Quote the listing from the line containing "タイムが宿泊者の出会いの場になっていて、民宿" through the end of the listing, both ends included, and leave the pictures out of your answer.

BEGIN Task inputs

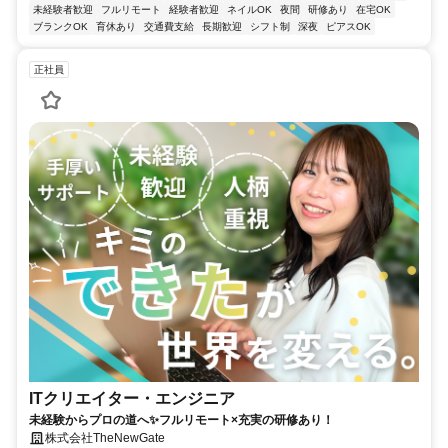
未経験者歓迎
フルリモート
経験者歓迎
ネイルOK
夜間
研修あり
在宅OK
ブランクOK
育休あり
交通費支給
長期歓迎
シフト制
深夜
ピアスOK
正社員
ITクリエイター・エンジニア
未経験からプロの道へ✨フルリモート×充実の研修あり！
株式会社TheNewGate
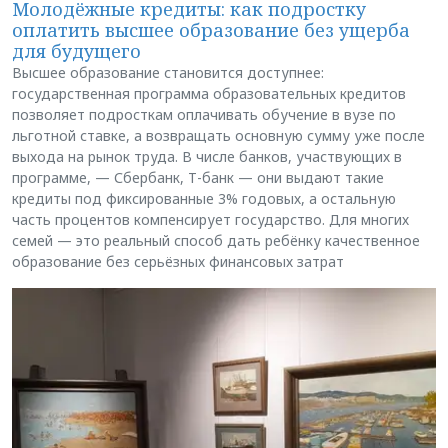
Молодёжные кредиты: как подростку
оплатить высшее образование без ущерба
для будущего
Высшее образование становится доступнее:
государственная программа образовательных кредитов
позволяет подросткам оплачивать обучение в вузе по
льготной ставке, а возвращать основную сумму уже после
выхода на рынок труда. В числе банков, участвующих в
программе, — Сбербанк, Т-банк — они выдают такие
кредиты под фиксированные 3% годовых, а остальную
часть процентов компенсирует государство. Для многих
семей — это реальный способ дать ребёнку качественное
образование без серьёзных финансовых затрат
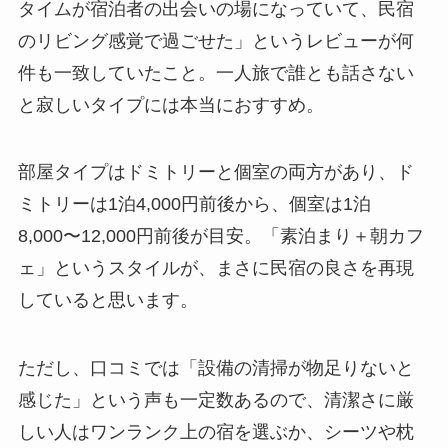
タイムが宿泊者の出会いの場になっていて、民宿
のリビング感覚で過ごせた」というレビューが何
件も一致していたこと。一人旅で誰とも話さない
と寂しいタイプには本当におすすめ。
部屋タイプはドミトリーと個室の両方があり、ド
ミトリーは1泊4,000円前後から、個室は1泊
8,000〜12,000円前後が目安。「素泊まり＋朝カフ
ェ」というスタイルが、まさに民宿の良さを再現
していると思います。
ただし、口コミでは「設備の清掃が物足りないと
感じた」という声も一定数あるので、清潔さに厳
しい人はワンランク上の宿を選ぶか、シーツや枕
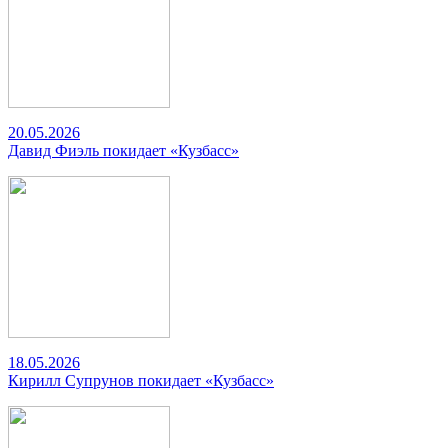
20.05.2026
Давид Фиэль покидает «Кузбасс»
18.05.2026
Кирилл Супрунов покидает «Кузбасс»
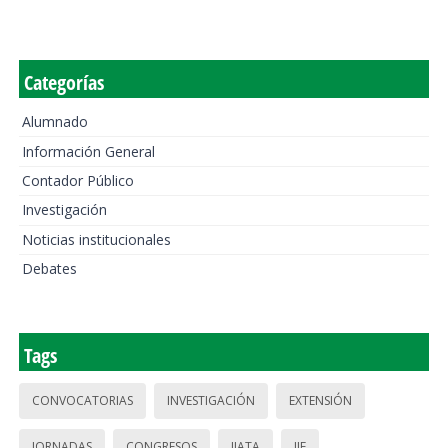
Categorías
Alumnado
Información General
Contador Público
Investigación
Noticias institucionales
Debates
Tags
CONVOCATORIAS
INVESTIGACIÓN
EXTENSIÓN
JORNADAS
CONGRESOS
IIATA
IIE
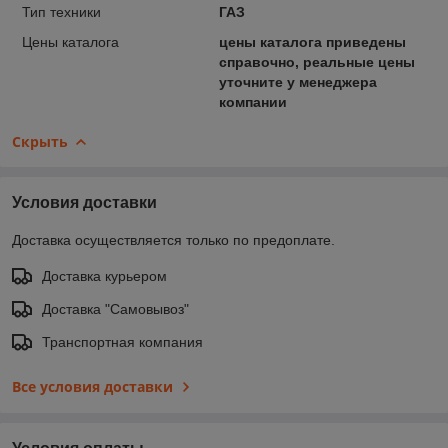
Тип техники
ГАЗ
Цены каталога
цены каталога приведены
справочно, реальные цены
уточните у менеджера
компании
Скрыть
Условия доставки
Доставка осуществляется только по предоплате.
Доставка курьером
Доставка "Самовывоз"
Транспортная компания
Все условия доставки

END Task inputs

> Response area
タイムが宿泊者の出会いの場になっていて、民宿
のリビング感覚で過ごせた」というレビューが何
件も一致していたこと。一人旅で誰とも話さない
と寂しいタイプには本当におすすめ。
部屋タイプはドミトリーと個室の両方があり、ド
ミトリーは1泊4,000円前後から、個室は1泊
8,000〜12,000円前後が目安。「素泊まり＋朝カフ
ェ」というスタイルが、まさに民宿の良さを再現
していると思います。
ただし、口コミでは「設備の清掃が物足りないと
感じた」という声も一定数あるので、清潔さに厳
しい人はワンランク上の宿を選ぶか、シーツや枕
20.05.2026
Давид Фиэль покидает «Кузбасс»
18.05.2026
Кирилл Супрунов покидает «Кузбасс»
Categorías
Alumnado
Información General
Contador Público
Investigación
Noticias institucionales
Debates
Tags
CONVOCATORIAS
INVESTIGACIÓN
EXTENSIÓN
JORNADAS
CONGRESOS
IIATA
IIE
Тип техники
ГАЗ
Цены каталога
цены каталога приведены
справочно, реальные цены
уточните у менеджера
компании
Скрыть
Условия доставки
Доставка осуществляется только по предоплате.
Доставка курьером
Доставка "Самовывоз"
Транспортная компания
Все условия доставки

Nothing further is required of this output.